--- Text passage Enclosed Below ---
How is your screen trading coming along?

It looks like I started an interesting discussion. The risk management of most of the survivors was just fine, that's why we were survivors. The example people are talking about, where this guy lost a ton of money on one trade, is a result of what I always considered to be the flawed way the trading "descendants" of Ray Cahnman traded.

They traded the yield curve. In my pit, the Five Year Note pit, this meant they traded either the 5/10 spread or the 5/30 spread. They would also trade the 5/10/30 butterfly (more on that later). The 2/5 spread was traded by guys standing in the Two Year Note pit.

Ray almost never took losses, he'd just wait for the market to come back. Sometimes that might take a year. He'd just roll the position into the next contract month, put it in "inventory", maybe "hedge" it with a related spread, maybe stick it in a separate account, and then wait and go on with his trading. At least, that's the way the stories go. I never discussed it with him, though he was a little bit of a mentor to me too. I was at heart a scalper, and his methodologies would not work for me.
--- End of Enclosed Text passage ---
--- Data supplied Enclosed Below ---
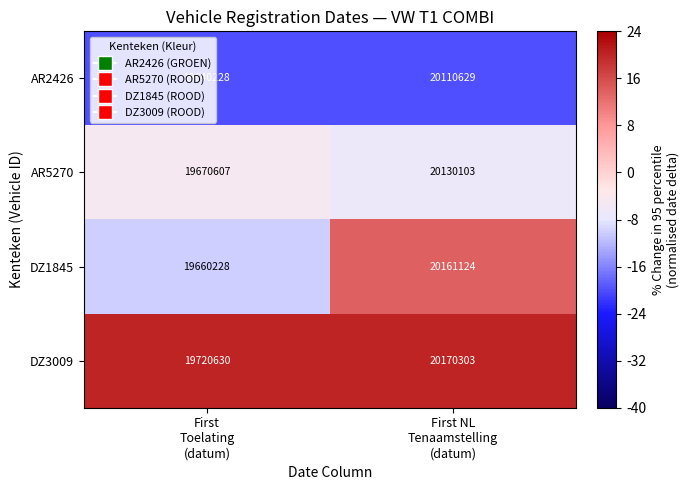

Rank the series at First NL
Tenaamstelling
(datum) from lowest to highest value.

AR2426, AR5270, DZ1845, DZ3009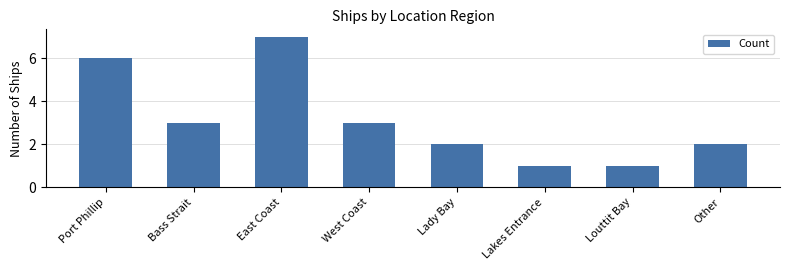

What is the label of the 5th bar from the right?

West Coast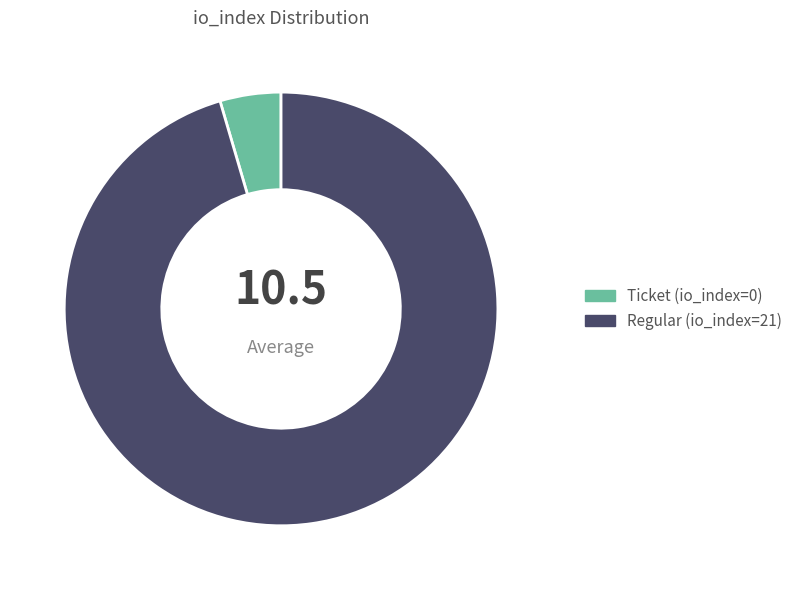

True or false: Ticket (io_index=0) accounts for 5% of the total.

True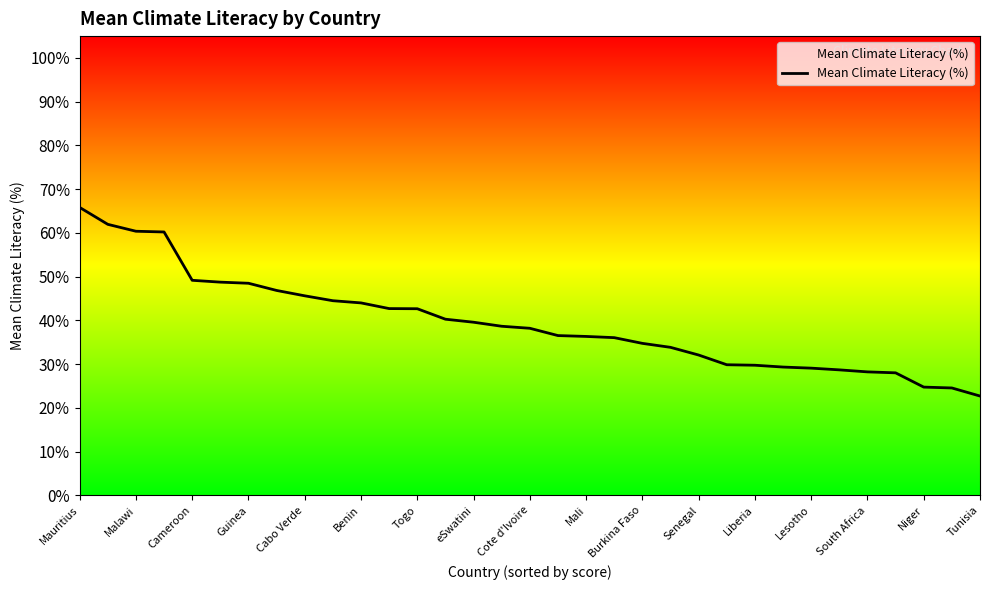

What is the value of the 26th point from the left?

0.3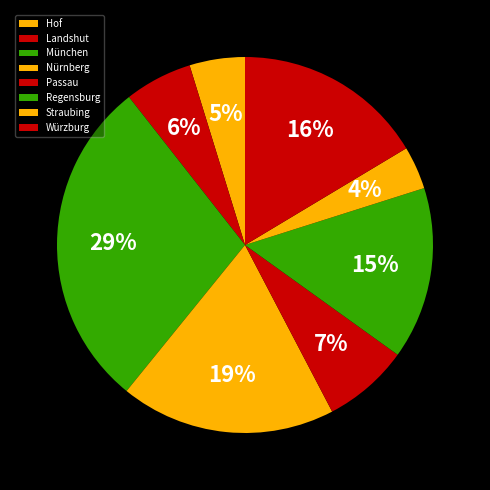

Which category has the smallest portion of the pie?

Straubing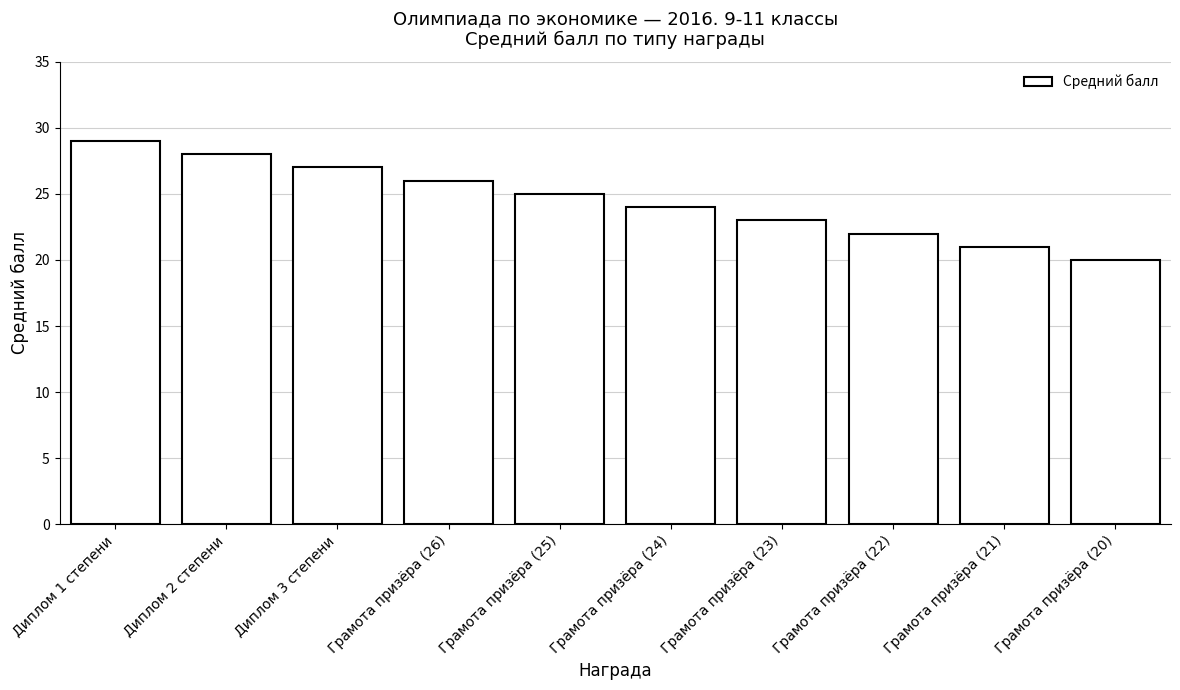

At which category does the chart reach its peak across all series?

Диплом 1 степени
--- End of Enclosed Data supplied ---
Reproduce the portion of the pit trading passage starting with "They traded the" and going on through "Year Note pit.".

→ Answer to the problem:
They traded the yield curve. In my pit, the Five Year Note pit, this meant they traded either the 5/10 spread or the 5/30 spread. They would also trade the 5/10/30 butterfly (more on that later). The 2/5 spread was traded by guys standing in the Two Year Note pit.